EXERCISE INSTRUCTIONS:
If a line of the records contains the string "nilai", copy it out.

Dataset entries
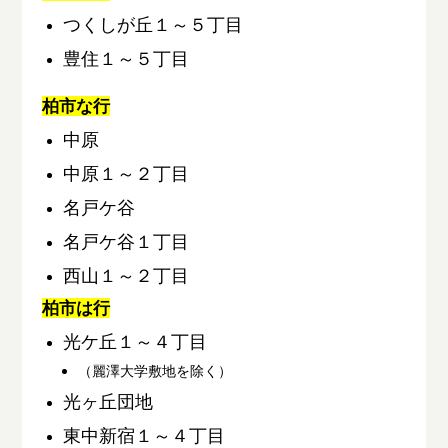
つくしが丘１～５丁目
豊住１～５丁目
柏市な行
中原
中原１～２丁目
名戸ケ谷
名戸ケ谷１丁目
西山１～２丁目
柏市は行
光ケ丘１～４丁目
（麗澤大学敷地を除く）
光ヶ丘団地
東中新宿１～４丁目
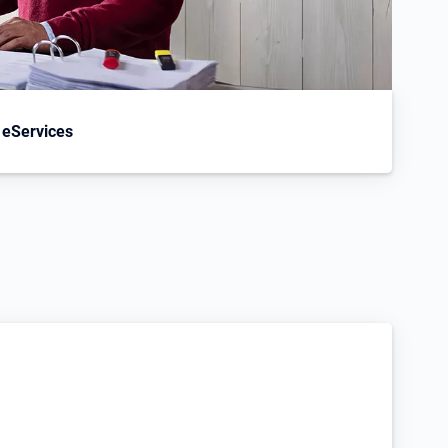
 eServices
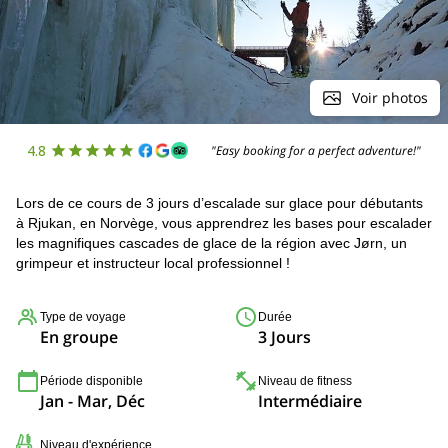
Voir photos
4.8
"Easy booking for a perfect adventure!"
Lors de ce cours de 3 jours d’escalade sur glace pour débutants
à Rjukan, en Norvège, vous apprendrez les bases pour escalader
les magnifiques cascades de glace de la région avec Jørn, un
grimpeur et instructeur local professionnel !
Type de voyage
Durée
En groupe
3 Jours
Période disponible
Niveau de fitness
Jan - Mar, Déc
Intermédiaire
Niveau d'expérience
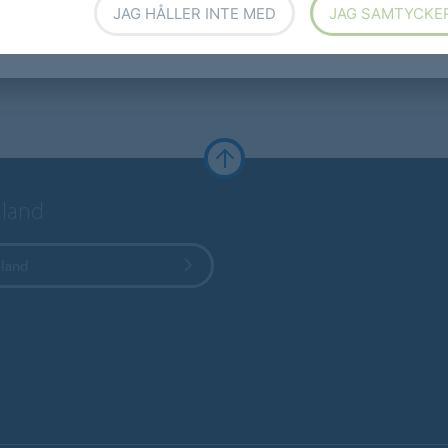
JAG HÅLLER INTE MED
JAG SAMTYCKE
t land
 land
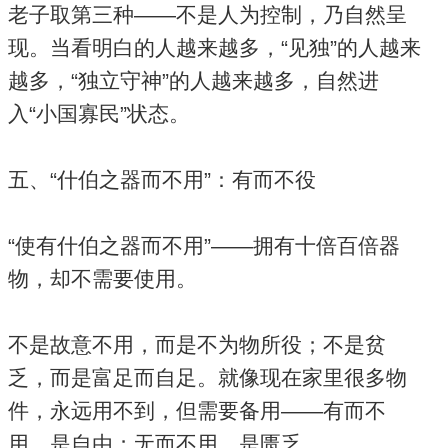
老子取第三种——不是人为控制，乃自然呈
现。当看明白的人越来越多，“见独”的人越来
越多，“独立守神”的人越来越多，自然进
入“小国寡民”状态。
五、“什伯之器而不用”：有而不役
“使有什伯之器而不用”——拥有十倍百倍器
物，却不需要使用。
不是故意不用，而是不为物所役；不是贫
乏，而是富足而自足。就像现在家里很多物
件，永远用不到，但需要备用——有而不
用，是自由；无而不用，是匮乏。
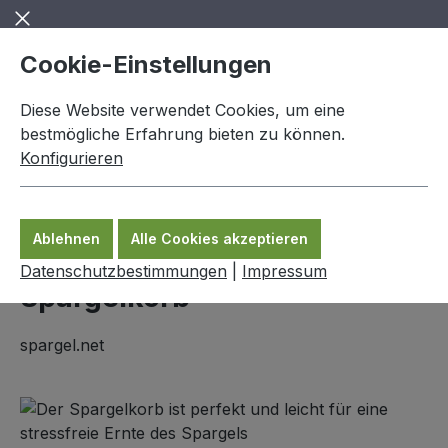
Zum Hauptinhalt springen
Cookie-Einstellungen
Diese Website verwendet Cookies, um eine
bestmögliche Erfahrung bieten zu können.
Konfigurieren
0,00 €
Ware
Ablehnen
Alle Cookies akzeptieren
Spargelzubehör
Datenschutzbestimmungen
|
Impressum
Spargelkorb
spargel.net
Bildergalerie überspringen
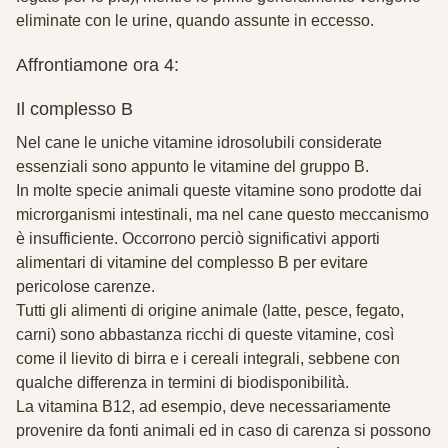
eliminate con le urine, quando assunte in eccesso.
Affrontiamone ora 4:
Il complesso B
Nel cane le uniche vitamine idrosolubili considerate
essenziali
sono appunto le vitamine del
gruppo B
.
In molte specie animali queste vitamine sono prodotte dai
microrganismi intestinali, ma nel cane questo meccanismo
è insufficiente. Occorrono perciò significativi apporti
alimentari di vitamine del complesso B per evitare
pericolose carenze.
Tutti gli
alimenti di origine animale
(latte, pesce, fegato,
carni) sono abbastanza ricchi di queste vitamine, così
come il
lievito di birra
e i cereali integrali, sebbene con
qualche differenza in termini di biodisponibilità.
La vitamina
B12
, ad esempio, deve necessariamente
provenire da fonti animali ed in caso di carenza si possono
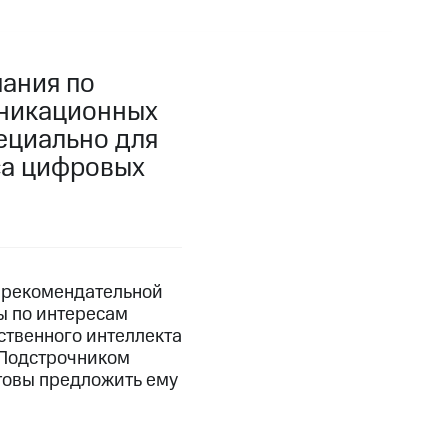
пания по
уникационных
пециально для
са цифровых
 рекомендательной
ы по интересам
сственного интеллекта
 Подстрочником
отовы предложить ему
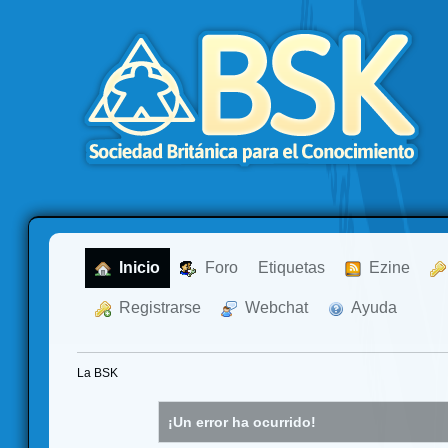
  Inicio
  Foro
Etiquetas
  Ezine
  Registrarse
  Webchat
  Ayuda
La BSK
¡Un error ha ocurrido!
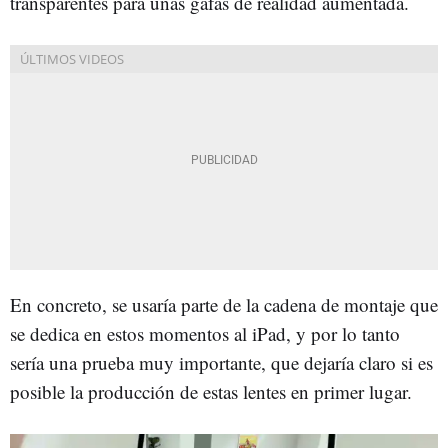
transparentes para unas gafas de realidad aumentada.
En concreto, se usaría parte de la cadena de montaje que
se dedica en estos momentos al iPad, y por lo tanto
sería una prueba muy importante, que dejaría claro si es
posible la producción de estas lentes en primer lugar.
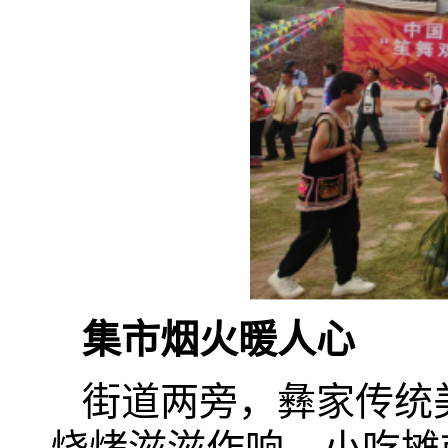
集市烟火暖人心
街道两旁，彝家传统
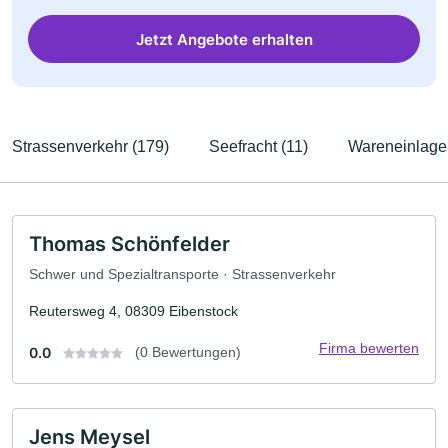
Jetzt Angebote erhalten
Strassenverkehr (179)
Seefracht (11)
Wareneinlage
Thomas Schönfelder
Schwer und Spezialtransporte · Strassenverkehr
Reutersweg 4, 08309 Eibenstock
Firma bewerten
0.0
(0 Bewertungen)
Jens Meysel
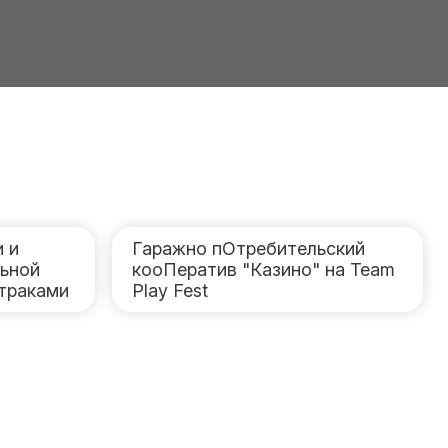
 и
Гаражно пОтребительский
льной
кооПератив "Казино" на Team
дтраками
Play Fest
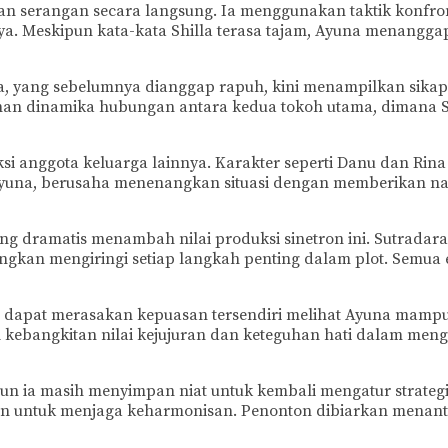
an serangan secara langsung. Ia menggunakan taktik konfro
a. Meskipun kata-kata Shilla terasa tajam, Ayuna menangg
na, yang sebelumnya dianggap rapuh, kini menampilkan sika
an dinamika hubungan antara kedua tokoh utama, dimana S
ksi anggota keluarga lainnya. Karakter seperti Danu dan Rina
yuna, berusaha menenangkan situasi dengan memberikan nas
ng dramatis menambah nilai produksi sinetron ini. Sutrada
ngkan mengiringi setiap langkah penting dalam plot. Semua
tu dapat merasakan kepuasan tersendiri melihat Ayuna mamp
kebangkitan nilai kejujuran dan keteguhan hati dalam meng
namun ia masih menyimpan niat untuk kembali mengatur strateg
untuk menjaga keharmonisan. Penonton dibiarkan menantika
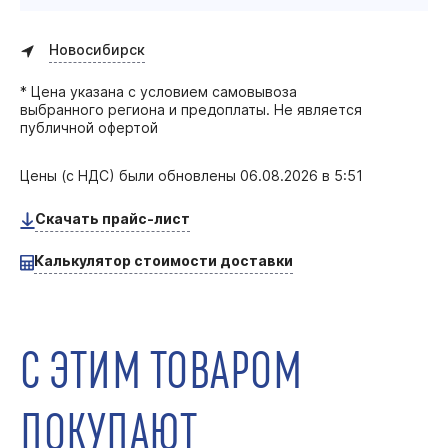
Новосибирск
* Цена указана с условием самовывоза
выбранного региона и предоплаты. Не является
публичной офертой
Цены (с НДС) были обновлены
06.08.2026 в 5:51
Скачать прайс-лист
Калькулятор стоимости доставки
С ЭТИМ ТОВАРОМ
ПОКУПАЮТ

TASK SOLUTION:
ng dramatis menambah nilai produksi sinetron ini. Sutrada
kebangkitan nilai kejujuran dan keteguhan hati dalam meng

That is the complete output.